Investor Mark Mobius said he’s buying more shares of Malaysia’s companies on that nation’s economic growth prospects while possibly cutting his holdings on Indonesian banks and Indian natural-resources stocks on valuations.
He’s purchasing shares of Malaysian palm oil companies, banking, property, healthcare and consumer stocks, Mobius, who oversees more than $40 billion at Templeton Emerging Markets Group, said in an interview in Kuala Lumpur Monday.
“Some of the valuations are rather expensive so you got to be willing to move out of the expensive to the cheaper,” Mobius said, referring to stocks in Indonesia and India. “Malaysia hit a new high but there are still opportunities here. The macroeconomic situation here looks good.”
Indonesia’s Jakarta Finance index traded at 12.3 times trailing earnings last week, the highest since November, according to data compiled by Bloomberg. The BSE India Oil & Gas Index traded at 11.1 times estimated profit, compared to its one-year average of 10.5, the data show.

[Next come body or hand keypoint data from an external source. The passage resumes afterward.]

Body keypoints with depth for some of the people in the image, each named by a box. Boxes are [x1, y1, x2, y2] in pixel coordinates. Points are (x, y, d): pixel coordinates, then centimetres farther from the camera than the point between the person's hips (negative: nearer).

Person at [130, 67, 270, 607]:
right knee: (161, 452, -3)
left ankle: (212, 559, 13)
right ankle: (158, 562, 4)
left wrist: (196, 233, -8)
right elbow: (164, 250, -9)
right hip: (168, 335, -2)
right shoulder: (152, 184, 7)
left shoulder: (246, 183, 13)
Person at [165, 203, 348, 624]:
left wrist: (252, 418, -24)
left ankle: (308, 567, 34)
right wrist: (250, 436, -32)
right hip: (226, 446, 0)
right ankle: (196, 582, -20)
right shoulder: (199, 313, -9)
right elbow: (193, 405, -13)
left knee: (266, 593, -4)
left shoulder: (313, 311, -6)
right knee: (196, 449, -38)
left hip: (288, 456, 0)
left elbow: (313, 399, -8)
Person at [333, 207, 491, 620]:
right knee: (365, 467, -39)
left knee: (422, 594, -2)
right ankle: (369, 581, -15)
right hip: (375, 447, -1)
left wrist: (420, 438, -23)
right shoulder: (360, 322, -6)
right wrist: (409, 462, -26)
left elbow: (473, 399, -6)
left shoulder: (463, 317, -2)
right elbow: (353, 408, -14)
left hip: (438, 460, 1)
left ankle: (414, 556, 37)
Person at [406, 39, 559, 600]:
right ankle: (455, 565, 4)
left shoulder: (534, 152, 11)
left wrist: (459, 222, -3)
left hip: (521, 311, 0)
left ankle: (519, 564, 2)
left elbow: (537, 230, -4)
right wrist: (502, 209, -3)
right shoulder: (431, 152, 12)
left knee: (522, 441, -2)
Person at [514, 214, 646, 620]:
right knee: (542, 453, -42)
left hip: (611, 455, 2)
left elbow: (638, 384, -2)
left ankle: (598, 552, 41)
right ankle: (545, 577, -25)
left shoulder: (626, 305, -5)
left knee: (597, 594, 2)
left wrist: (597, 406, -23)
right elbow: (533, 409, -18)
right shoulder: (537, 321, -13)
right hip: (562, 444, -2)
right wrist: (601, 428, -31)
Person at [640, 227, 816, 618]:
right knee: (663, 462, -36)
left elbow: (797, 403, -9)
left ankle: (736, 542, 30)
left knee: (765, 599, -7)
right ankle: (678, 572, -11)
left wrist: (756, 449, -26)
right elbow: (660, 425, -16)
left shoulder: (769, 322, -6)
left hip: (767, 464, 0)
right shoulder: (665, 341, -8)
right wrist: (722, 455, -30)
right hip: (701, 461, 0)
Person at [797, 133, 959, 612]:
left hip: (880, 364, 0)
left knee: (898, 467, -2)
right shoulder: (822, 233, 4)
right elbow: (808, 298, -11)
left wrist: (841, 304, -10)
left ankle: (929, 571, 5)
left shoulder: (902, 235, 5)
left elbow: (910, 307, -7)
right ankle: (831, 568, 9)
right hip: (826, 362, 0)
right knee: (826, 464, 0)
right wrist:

Indian stocks fell for the first time in five days today, dragging benchmark indexes from a two-year high. The Jakarta Composite Index lost 0.4 percent, snapping a six-day advance.
The benchmark FTSE Bursa Malaysia KLCI Index advanced 10 percent last year, its fourth straight annual gain and longest rising streak since 1989. The gauge climbed 0.1 percent to 1,694.16 to a record close. Shares in the gauge are trading at 15.1 times estimated earnings, or a 37 percent premium to the MSCI Emerging Markets Index.
Malaysia’s gross domestic product growth may expand by as much as 5.5 percent this year from an estimated 5 percent in 2012, the nation’s finance ministry forecast in a report in September. Growth has been driven by a $444 billion program of private sector-led construction projects announced by Prime Minister Najib Razak in 2010.
“This current administration has been very good for the markets,” Mobius said. “Investors perceive the current government as being business-friendly. That’s been positive generally and will continue to be so.”